The FSC is set to continue on its seemingly inexorable slide into becoming a ‘self-certification’ system with new changes to the Chain of Custody procedures. As announced in the most recent FSC Newsletter (see below), the FSC is currently piloting what are called ‘multi-site’ procedures, in which the FSC’s accredited certifiers would not actually check all the relevent company facilities in order to issue a Chain of Custody certificate.
This will add a further layer of discredit to what is already an opaque, muddled and highly doubtful system. FSC’s Chain of Custody process does not require checking or labelling all the way through to the end-user or retailer, nor does it provide information on the actual FSC-certified source of the products which are in the ‘chain’. Thus it is completely impossible for the end consumer or members of the supply chain to know where a given product originates.

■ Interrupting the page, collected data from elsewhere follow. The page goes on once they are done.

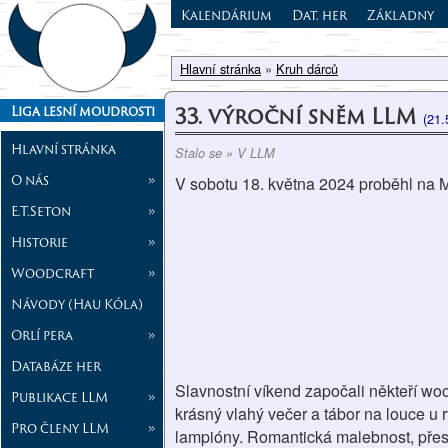
Kalendárium
Dat. her
Základny
Hlavní stránka
»
Kruh dárců
33. výroční sněm LLM
Liga lesní moudrosti
(21.
Hlavní stránka
Stalo se » V LLM
O nás
»
V sobotu 18. května 2024 proběhl na 
E.T.Seton
»
Historie
»
Woodcraft
»
Návody (Hau Kóla)
Orlí pera
»
Databáze her
Slavnostní víkend započali někteří wood
Publikace LLM
»
krásný vlahý večer a tábor na louce u r
Pro členy LLM
»
lampióny. Romantická malebnost, přesně 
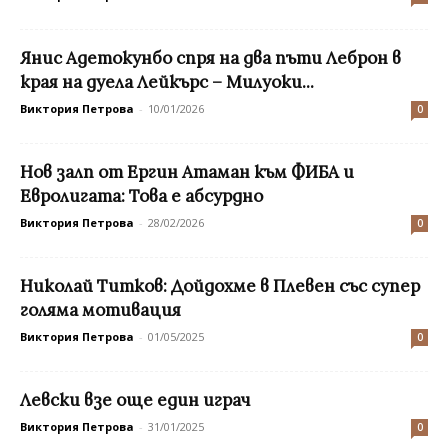
Янис Адетокунбо спря на два пъти Леброн в
края на дуела Лейкърс – Милуоки...
Виктория Петрова
-
10/01/2026
0
Нов залп от Ергин Атаман към ФИБА и
Евролигата: Това е абсурдно
Виктория Петрова
-
28/02/2026
0
Николай Титков: Дойдохме в Плевен със супер
голяма мотивация
Виктория Петрова
-
01/05/2025
0
Левски взе още един играч
Виктория Петрова
-
31/01/2025
0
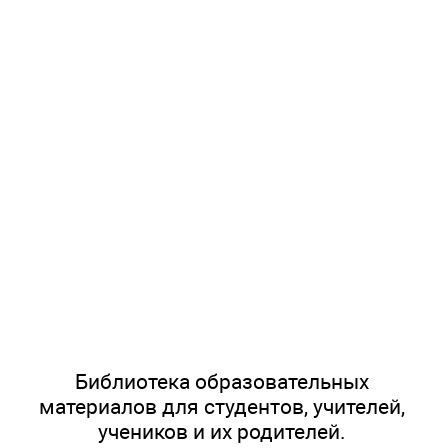
Библиотека образовательных
материалов для студентов, учителей,
учеников и их родителей.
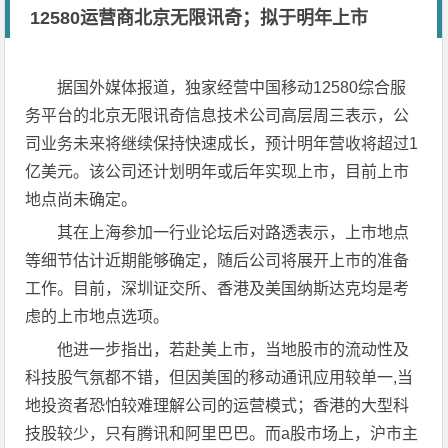
12580运营商北京无限讯奇；拟于明年上市
据国外媒体报道，独家经营中国移动12580综合服
务平台的北京无限讯奇信息技术公司高层周三表示，公
司业务未来将继续保持快速成长，预计明年营收将超过1
亿美元。该公司还计划明年或后年实现上市，目前上市
地点尚未确定。
其在上海参加一行业论坛后对路透表示，上市地点
等细节估计近期能够确定，随后公司将展开上市的准备
工作。目前，深圳证交所、香港及美国纳斯达克均是考
虑的上市地点选项。
他进一步指出，若赴美上市，当地股市的流动性及
科技股气氛都不错，但因美国的移动通讯应用较单一,当
地投资者恐怕较难理解公司的运营模式；香港的大型科
技股较少，只有腾讯和阿里巴巴。而a股市场上，沪市主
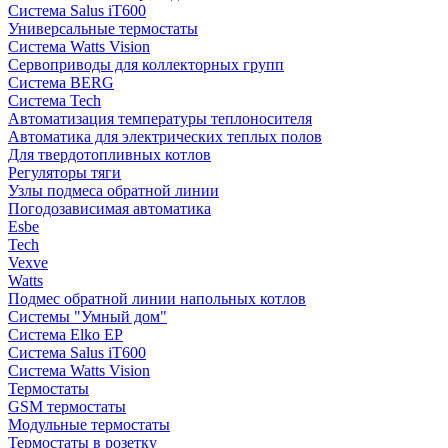
Система Salus iT600
Универсальные термостаты
Система Watts Vision
Сервоприводы для коллекторных групп
Система BERG
Система Tech
Автоматизация температуры теплоносителя
Автоматика для электрических теплых полов
Для твердотопливных котлов
Регуляторы тяги
Узлы подмеса обратной линии
Погодозависимая автоматика
Esbe
Tech
Vexve
Watts
Подмес обратной линии напольных котлов
Системы "Умный дом"
Система Elko EP
Система Salus iT600
Система Watts Vision
Термостаты
GSM термостаты
Модульные термостаты
Термостаты в розетку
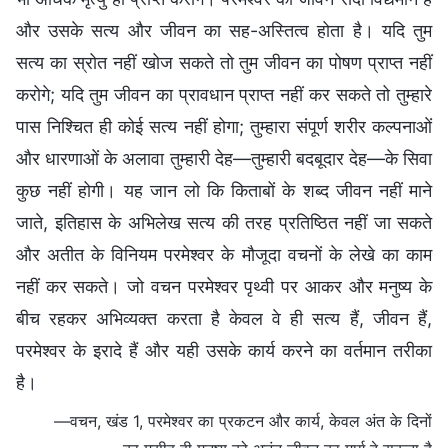
और उसके सत्य और जीवन का सह-अस्तित्व होता है। यदि तुम
सत्य का स्रोत नहीं खोज सकते तो तुम जीवन का पोषण प्राप्त नहीं
करोगे; यदि तुम जीवन का प्रावधान प्राप्त नहीं कर सकते तो तुम्हारे
पास निश्चित ही कोई सत्य नहीं होगा; तुम्हारा संपूर्ण शरीर कल्पनाओं
और धारणाओं के अलावा तुम्हारी देह—तुम्हारी बदबूदार देह—के सिवा
कुछ नहीं होगी। यह जान लो कि किताबों के शब्द जीवन नहीं माने
जाते, इतिहास के अभिलेख सत्य की तरह प्रतिष्ठित नहीं जा सकते
और अतीत के विनियम परमेश्वर के मौजूदा वचनों के लेखे का काम
नहीं कर सकते। जो वचन परमेश्वर पृथ्वी पर आकर और मनुष्य के
बीच रहकर अभिव्यक्त करता है केवल वे ही सत्य हैं, जीवन हैं,
परमेश्वर के इरादे हैं और यही उसके कार्य करने का वर्तमान तरीका
है।
—वचन, खंड 1, परमेश्वर का प्रकटन और कार्य, केवल अंत के दिनों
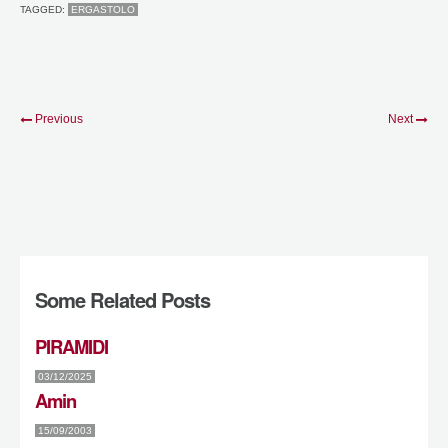
TAGGED:
ERGASTOLO
Previous
Next
Some Related Posts
PIRAMIDI
03/12/2025
Amin
15/09/2003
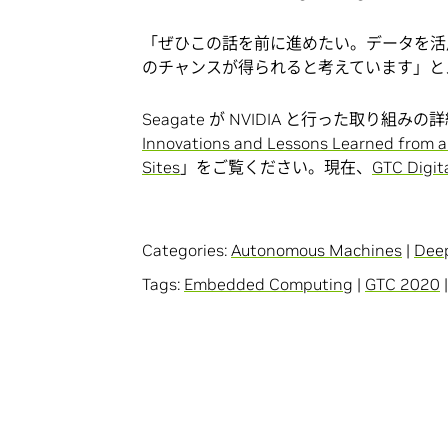
「ぜひこの話を前に進めたい。データを活
のチャンスが得られると考えています」と
Seagate が NVIDIA と行った取り組
Innovations and Lessons Learned from a
Sites
」をご覧ください。現在、
GTC Digit
Categories:
Autonomous Machines
|
Dee
Tags:
Embedded Computing
|
GTC 2020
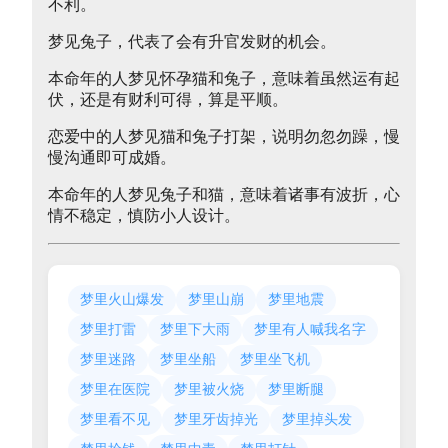
不利。
梦见兔子，代表了会有升官发财的机会。
本命年的人梦见怀孕猫和兔子，意味着虽然运有起
伏，还是有财利可得，算是平顺。
恋爱中的人梦见猫和兔子打架，说明勿忽勿躁，慢
慢沟通即可成婚。
本命年的人梦见兔子和猫，意味着诸事有波折，心
情不稳定，慎防小人设计。
梦里火山爆发
梦里山崩
梦里地震
梦里打雷
梦里下大雨
梦里有人喊我名字
梦里迷路
梦里坐船
梦里坐飞机
梦里在医院
梦里被火烧
梦里断腿
梦里看不见
梦里牙齿掉光
梦里掉头发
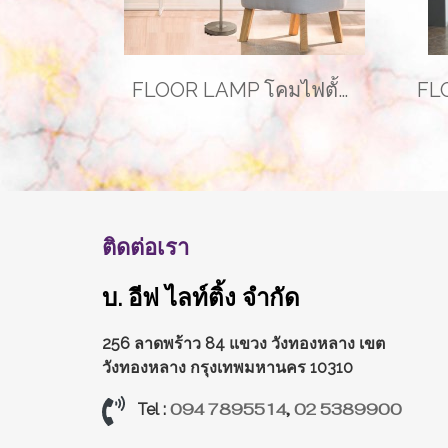
FLOOR LAMP โคมไฟตั้งพื้น รุ่น EVE-00241
ติดต่อเรา
บ. อีฟ ไลท์ติ้ง จำกัด
256 ลาดพร้าว 84 แขวง วังทองหลาง
เขต
วังทองหลาง กรุงเทพมหานคร 10310
094 7895514
,
02 5389900
Tel :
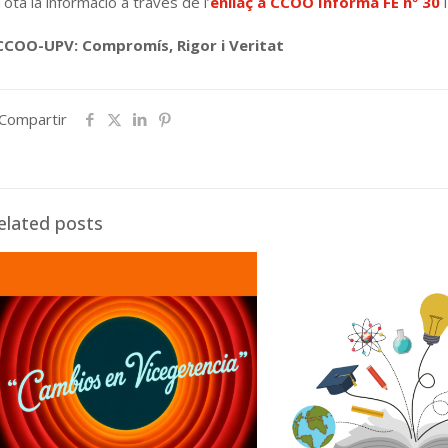
Tota la informació a través de l’
enllaç a CCOO Informa FE nº 30
i
CCOO-UPV: Compromís, Rigor i Veritat
Compartir
elated posts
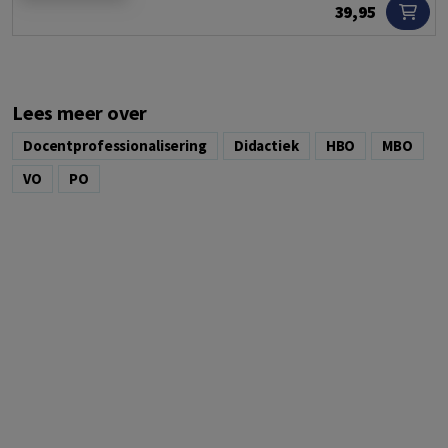
39,95
Lees meer over
Docentprofessionalisering
Didactiek
HBO
MBO
VO
PO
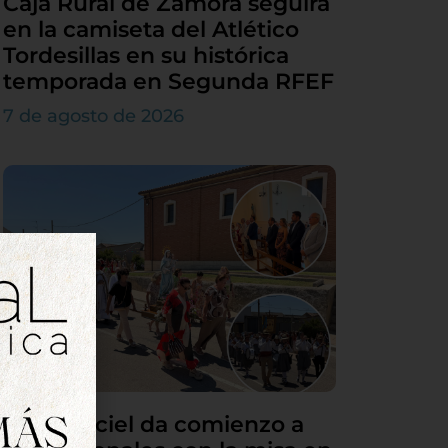
Caja Rural de Zamora seguirá
en la camiseta del Atlético
Tordesillas en su histórica
temporada en Segunda RFEF
7 de agosto de 2026
Villamarciel da comienzo a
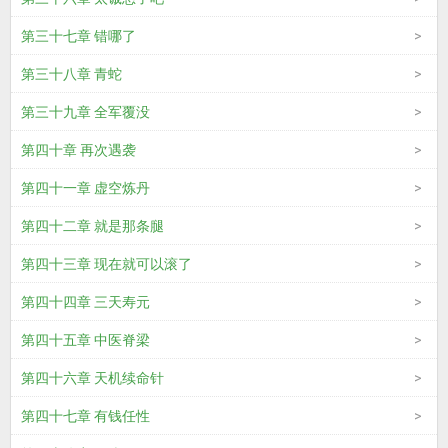
第三十七章 错哪了
第三十八章 青蛇
第三十九章 全军覆没
第四十章 再次遇袭
第四十一章 虚空炼丹
第四十二章 就是那条腿
第四十三章 现在就可以滚了
第四十四章 三天寿元
第四十五章 中医脊梁
第四十六章 天机续命针
第四十七章 有钱任性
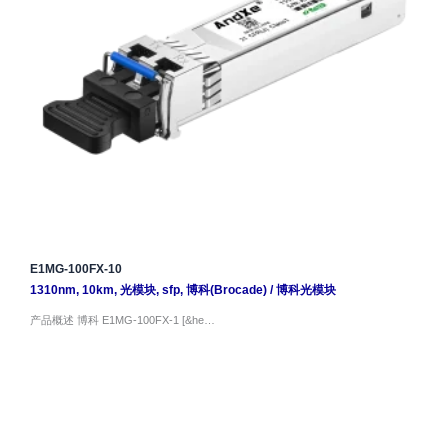
E1MG-100FX-10
1310nm
,
10km
,
光模块
,
sfp
,
博科(Brocade)
/
博科光模块
产品概述 博科 E1MG-100FX-1 [&he…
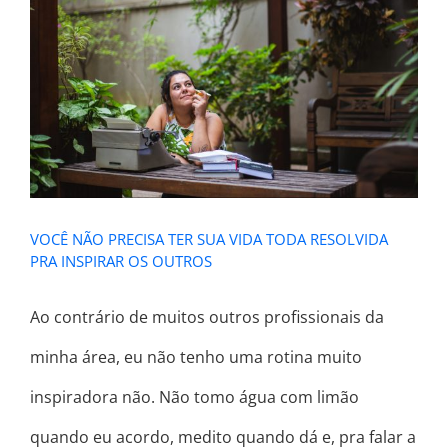
VOCÊ NÃO PRECISA TER SUA VIDA
TODA RESOLVIDA PRA INSPIRAR OS
OUTROS
VOCÊ NÃO PRECISA TER SUA VIDA TODA RESOLVIDA
PRA INSPIRAR OS OUTROS
Ao contrário de muitos outros profissionais da
minha área, eu não tenho uma rotina muito
inspiradora não. Não tomo água com limão
quando eu acordo, medito quando dá e, pra falar a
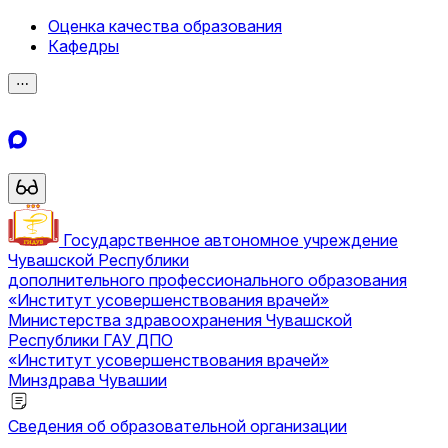
Оценка качества образования
Кафедры
⋯
Государственное автономное учреждение
Чувашской Республики
дополнительного профессионального образования
«Институт усовершенствования врачей»
Министерства здравоохранения Чувашской
Республики
ГАУ ДПО
«Институт усовершенствования врачей»
Минздрава Чувашии
Сведения об образовательной организации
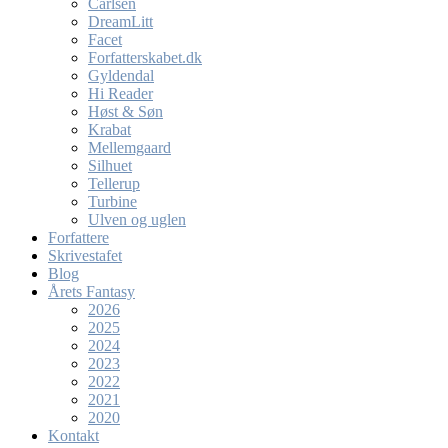
Carlsen
DreamLitt
Facet
Forfatterskabet.dk
Gyldendal
Hi Reader
Høst & Søn
Krabat
Mellemgaard
Silhuet
Tellerup
Turbine
Ulven og uglen
Forfattere
Skrivestafet
Blog
Årets Fantasy
2026
2025
2024
2023
2022
2021
2020
Kontakt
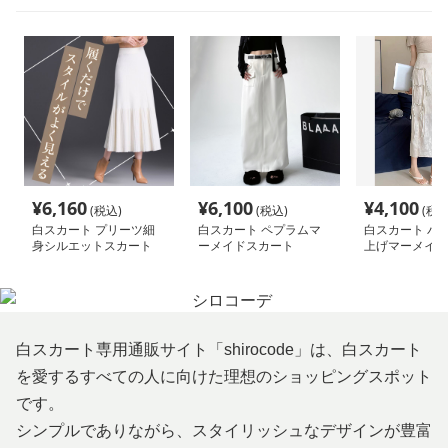
¥
6,160
¥
6,100
¥
4,100
(税込)
(税込)
(税込
白スカート プリーツ細
白スカート ペプラムマ
白スカート パ
身シルエットスカート
ーメイドスカート
上げマーメイド
白スカート専用通販サイト「shirocode」は、白スカート
を愛するすべての人に向けた理想のショッピングスポット
です。
シンプルでありながら、スタイリッシュなデザインが豊富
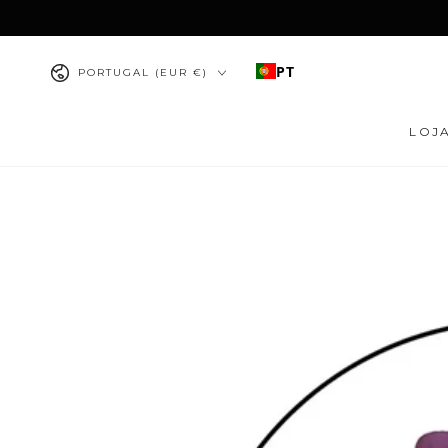
IR PARA O
CONTEÚDO
País/região
PT
PORTUGAL (EUR €)
LOJ
PULAR PARA
INFORMAÇÕES DO
PRODUTO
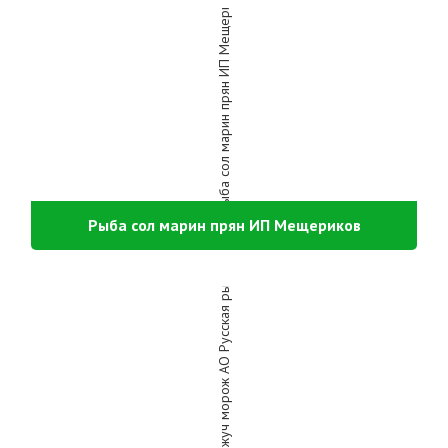
Рыба сол марин прян ИП Мещериков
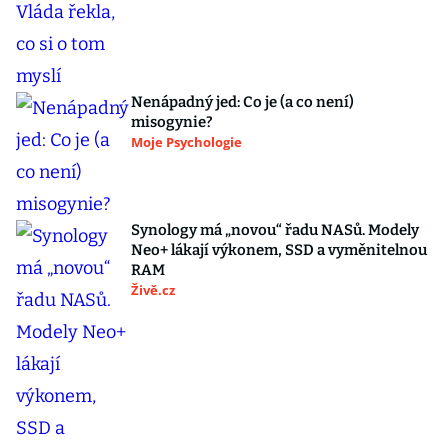
Nenápadný jed: Co je (a co není)
misogynie?
Moje Psychologie
Synology má „novou“ řadu NASů. Modely
Neo+ lákají výkonem, SSD a vyměnitelnou
RAM
Živě.cz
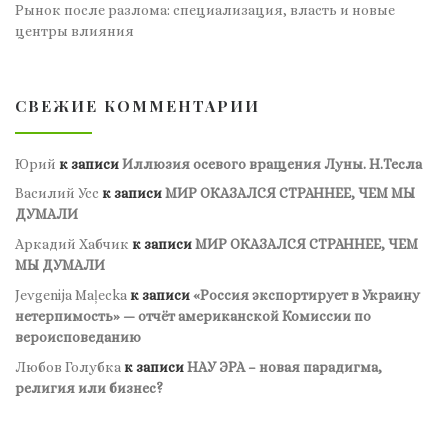
Рынок после разлома: специализация, власть и новые
центры влияния
СВЕЖИЕ КОММЕНТАРИИ
Юрий
к записи
Иллюзия осевого вращения Луны. Н.Тесла
Василий Усс
к записи
МИР ОКАЗАЛСЯ СТРАННЕЕ, ЧЕМ МЫ
ДУМАЛИ
Аркадий Хабчик
к записи
МИР ОКАЗАЛСЯ СТРАННЕЕ, ЧЕМ
МЫ ДУМАЛИ
Jevgenija Maļecka
к записи
«Россия экспортирует в Украину
нетерпимость» — отчёт американской Комиссии по
вероисповеданию
Любов Голубка
к записи
НАУ ЭРА – новая парадигма,
религия или бизнес?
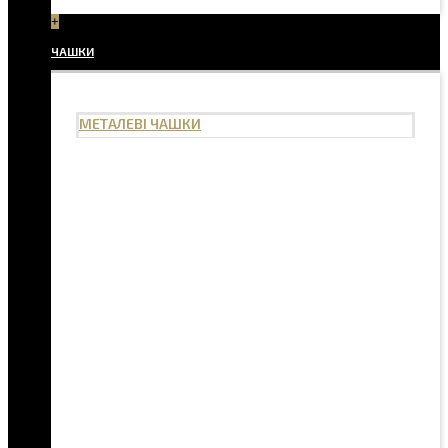
+
ЧАШКИ
МЕТАЛЕВІ ЧАШКИ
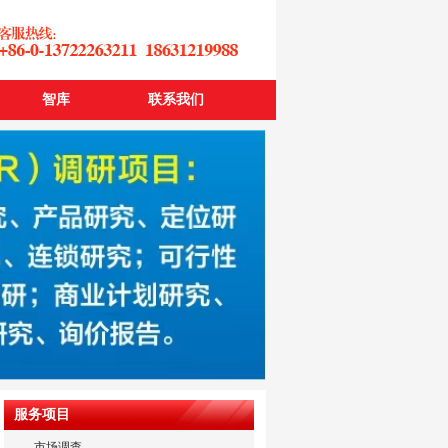
智库
联系我们
服务项目
市场调查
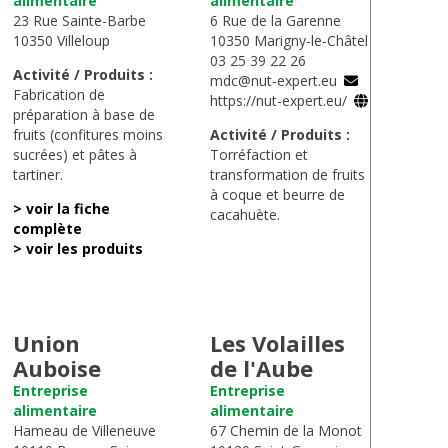
alimentaire
alimentaire
23 Rue Sainte-Barbe
6 Rue de la Garenne
10350 Villeloup
10350 Marigny-le-Châtel
03 25 39 22 26
Activité / Produits :
mdc@nut-expert.eu
Fabrication de
https://nut-expert.eu/
préparation à base de
fruits (confitures moins
Activité / Produits :
sucrées) et pâtes à
Torréfaction et
tartiner.
transformation de fruits
à coque et beurre de
> voir la fiche
cacahuète.
complète
> voir les produits
Union
Les Volailles
Auboise
de l'Aube
Entreprise
Entreprise
alimentaire
alimentaire
Hameau de Villeneuve
67 Chemin de la Monot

Unlike forest management certificates, certifiers are not obliged to provide publicly available reports of the Chain of Custody certificates – so there is no way to check that assessments of the various companies in the supply chain have been carried out rigorously. However, previous reports of FSC Secretariat’s regular checks on the accredited certifiers have revealed that the certifiers have overlooked irregularities – some of them major – in the Chain of Custody procedures of some of the companies to which they had issued certificates.
Furthermore, an internal FSC report obtained by FSC-Watch reveals that, over the years, around 2,000 Chain of Custody certificates had been suspended or cancelled (the reasons for this are not known or stated, but probably including that the forest from which the product originated lost its forest management certificate, or closure of the company, and fraud). It seems highly doubtful that the FSC has managed to ensure that all the products passing through these thousands of de-certified chains of custody have, in fact, been ‘de-labelled’ as having a Chain of Custody certificate. Because this information about cancelled certificates is not in the public domain, members of the private sector who genuinely want to encourage better forest management by purchasing or specifying FSC products are put in the difficult position of not knowing whether a given company is genuinely still Chain of Custody-certified or not.
The new FSC system now being piloted will allow companies that appear to have similar procedures across several sites not to have all of them inspected as being chain of custody ‘secure’. This will clearly increase the scope for fraud in a system in which there are already doubts about the willingness or ability of the certifiers to conduct the necessary detailed ‘forensics’ to detect abuse of the system. As with the so-called ‘Controlled Wood Standard’, it will increase the likelihood that wood from non-certified (and possibly illegal) sources enters into the FSC-certified supply chain.
As with other FSC policies, such as that concerning ‘mixed-sources labelling’, this new procedure “has been developed to facilitate certification for larger companies” – who will no doubt be pleased that they can now, in effect, partially certify themselves. But it serves once again to undermine the credibility of the FSC.
CERTIFICATES ISSUED THROUGH MULTI-SITE PILOT
The first two FSC Chain of Custody (CoC) certificates resulting from a pilot test of the new draft Multi-site Chain of Custody certification standard have been issued.
Certified companies Danzer Group and SAPPI Fine Paper Europe can now market their products with the FSC trademark consistently throughout their operations on an international scale. FSC Multi-site CoC certification has been developed to facilitate certification for larger companies that have a number of production facilities, warehouses or sales agencies, at which fundamentally the same functions, methods or procedures are carried out.